Minister for government services Stuart Robert is in the hot seat after being spotted baptising tourists in Israel when he was supposed to be sitting in parliament.
The federal minister was holidaying in Israel with his wife Chantelle, leading a two-week Treasures of Grace Tour on behalf of his Pentecostal church.
His tour was promoted as a journey where people could ‘walk in the footsteps of Jesus’ at a cost $5600 per person, reported the Daily Mail.
Mr Robert took personal leave from parliament to go on the journey. Parliament only sat for a total of 35 days this year.
Photos of Mr Robert dunking a woman during a baptism ceremony in the Jordan River have brought on a flood of criticism and calls for his head.
“This is a bloke who the taxpayer is paying … and instead of representing the Gold Coast, he’s overseas swimming with his mates,” a Labor MP told the Courier Mail.
“Who does he think he is – the f**king Messiah?”
A spokeserson for Mr Robert retaliated, saying he had approval for leave from parliament and that he’d paid for the family trip out of his own pocket.
“People of faith have come to expect these sorts of attacks from Labor,” said the spokesperson.
“The minister had approved leave and attended the trip with his family in a personal capacity and at his own expense as a volunteer with his local church.”
The Australian Christian Lobby (ACL) also defended Mr Robert.
“Were this to be a MP on personal leave making a pilgrimage according to the tenets of other faiths, nobody would raise an eyebrow – they might even praise their piety,” ACL head Dan Flynn told the Daily Mail Australia.
Mr Robert’s religion has landed him in hot water before.
In March this year, taxpayers footed the bill for him to attend a Hillsong mega church conference with his wife.
Taxpayers stumped up $2326 for his travel and accommodation, including $672 for wife Chantelle.
The government claims he was asked to represent the government at the five-day Hillsong conference.
Last year, he ripped off $2000 a month from taxpayers for his internet bills and was eventually forced to pay back almost $38,000.
In 2016, then prime minister Malcolm Turnbull sacked Mr Robert for breaching ministerial rules during a secretive trip to China he made in 2014, after it was revealed Mr Robert had an indirect financial stake in the company he helped in Beijing.
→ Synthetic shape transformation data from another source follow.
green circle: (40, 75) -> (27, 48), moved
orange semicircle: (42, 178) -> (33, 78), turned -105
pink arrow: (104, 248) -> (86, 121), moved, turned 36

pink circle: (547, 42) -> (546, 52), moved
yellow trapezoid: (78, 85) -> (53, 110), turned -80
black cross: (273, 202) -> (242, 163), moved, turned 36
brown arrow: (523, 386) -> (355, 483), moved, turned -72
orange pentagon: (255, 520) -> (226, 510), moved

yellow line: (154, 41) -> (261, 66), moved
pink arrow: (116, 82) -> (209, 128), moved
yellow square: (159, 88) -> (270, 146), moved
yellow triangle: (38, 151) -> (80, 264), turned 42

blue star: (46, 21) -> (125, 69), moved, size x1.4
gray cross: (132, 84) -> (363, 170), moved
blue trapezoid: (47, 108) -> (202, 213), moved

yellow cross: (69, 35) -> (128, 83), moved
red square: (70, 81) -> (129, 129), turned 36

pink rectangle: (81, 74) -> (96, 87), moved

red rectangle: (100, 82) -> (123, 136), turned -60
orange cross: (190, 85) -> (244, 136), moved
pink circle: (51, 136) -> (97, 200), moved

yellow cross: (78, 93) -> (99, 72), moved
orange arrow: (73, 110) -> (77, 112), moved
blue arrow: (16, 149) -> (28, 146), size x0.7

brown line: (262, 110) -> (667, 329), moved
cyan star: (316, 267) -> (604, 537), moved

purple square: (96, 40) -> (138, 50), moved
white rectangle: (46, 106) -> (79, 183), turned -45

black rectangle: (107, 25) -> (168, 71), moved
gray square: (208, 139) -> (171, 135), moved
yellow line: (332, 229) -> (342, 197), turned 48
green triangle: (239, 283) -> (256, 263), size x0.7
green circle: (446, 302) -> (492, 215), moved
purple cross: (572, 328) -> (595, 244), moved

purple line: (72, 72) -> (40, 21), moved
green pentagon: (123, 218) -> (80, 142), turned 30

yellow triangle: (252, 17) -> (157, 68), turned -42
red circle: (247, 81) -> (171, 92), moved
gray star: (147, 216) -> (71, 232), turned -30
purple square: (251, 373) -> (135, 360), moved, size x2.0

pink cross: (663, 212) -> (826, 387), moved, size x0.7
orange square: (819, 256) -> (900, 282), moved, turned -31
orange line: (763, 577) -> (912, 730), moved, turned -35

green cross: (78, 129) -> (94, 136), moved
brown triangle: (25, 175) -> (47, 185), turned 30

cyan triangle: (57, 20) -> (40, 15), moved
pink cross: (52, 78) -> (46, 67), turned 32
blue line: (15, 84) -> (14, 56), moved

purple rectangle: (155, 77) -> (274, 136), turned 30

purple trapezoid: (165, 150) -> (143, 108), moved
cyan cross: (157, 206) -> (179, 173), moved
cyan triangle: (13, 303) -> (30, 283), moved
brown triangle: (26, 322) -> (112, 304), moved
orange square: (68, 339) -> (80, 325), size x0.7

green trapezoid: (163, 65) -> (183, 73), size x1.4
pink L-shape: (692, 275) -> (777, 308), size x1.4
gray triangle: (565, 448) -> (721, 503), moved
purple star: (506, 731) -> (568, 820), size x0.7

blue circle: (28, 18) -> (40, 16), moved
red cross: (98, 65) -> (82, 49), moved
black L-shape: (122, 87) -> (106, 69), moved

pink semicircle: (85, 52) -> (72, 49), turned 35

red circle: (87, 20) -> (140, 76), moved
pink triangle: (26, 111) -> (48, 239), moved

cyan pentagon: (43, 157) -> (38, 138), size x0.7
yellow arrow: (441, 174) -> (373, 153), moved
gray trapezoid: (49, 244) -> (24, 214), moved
Mr Robert also currently oversees the government’s robo-debt scheme, which was last week found to be unlawful by the federal court.
He has also gone on record as saying, “We will not apologise … for … [what] we are lawfully required to do.”
One wonders if one is soon on the way.
Do you think it’s right for an MP to take time off from the very limited time he or she is required to sit in parliament? Is the furore around Mr Robert warranted?